> _AIM OF THE TASK_: Below are some records. Return exactly the lines from the one containing "Правовая информация" through the one containing "Подать жалобу", both included, and only those.

(Saved entries)
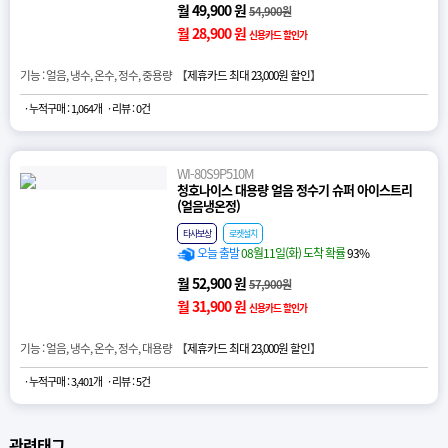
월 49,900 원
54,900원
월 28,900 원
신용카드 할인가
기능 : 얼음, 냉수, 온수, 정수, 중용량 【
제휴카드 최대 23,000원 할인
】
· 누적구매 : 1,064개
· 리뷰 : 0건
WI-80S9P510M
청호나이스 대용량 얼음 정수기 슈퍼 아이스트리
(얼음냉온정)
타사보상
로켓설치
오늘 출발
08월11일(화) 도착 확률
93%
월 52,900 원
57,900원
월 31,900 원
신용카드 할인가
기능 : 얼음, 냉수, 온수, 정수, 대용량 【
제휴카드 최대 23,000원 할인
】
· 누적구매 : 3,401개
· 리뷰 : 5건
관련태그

* * *

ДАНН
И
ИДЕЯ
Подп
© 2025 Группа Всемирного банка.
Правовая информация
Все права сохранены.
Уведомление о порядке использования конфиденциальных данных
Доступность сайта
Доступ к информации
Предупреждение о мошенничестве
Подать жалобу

> _PROBLEM SOLUTION_:
Правовая информация
Все права сохранены.
Уведомление о порядке использования конфиденциальных данных
Доступность сайта
Доступ к информации
Предупреждение о мошенничестве
Подать жалобу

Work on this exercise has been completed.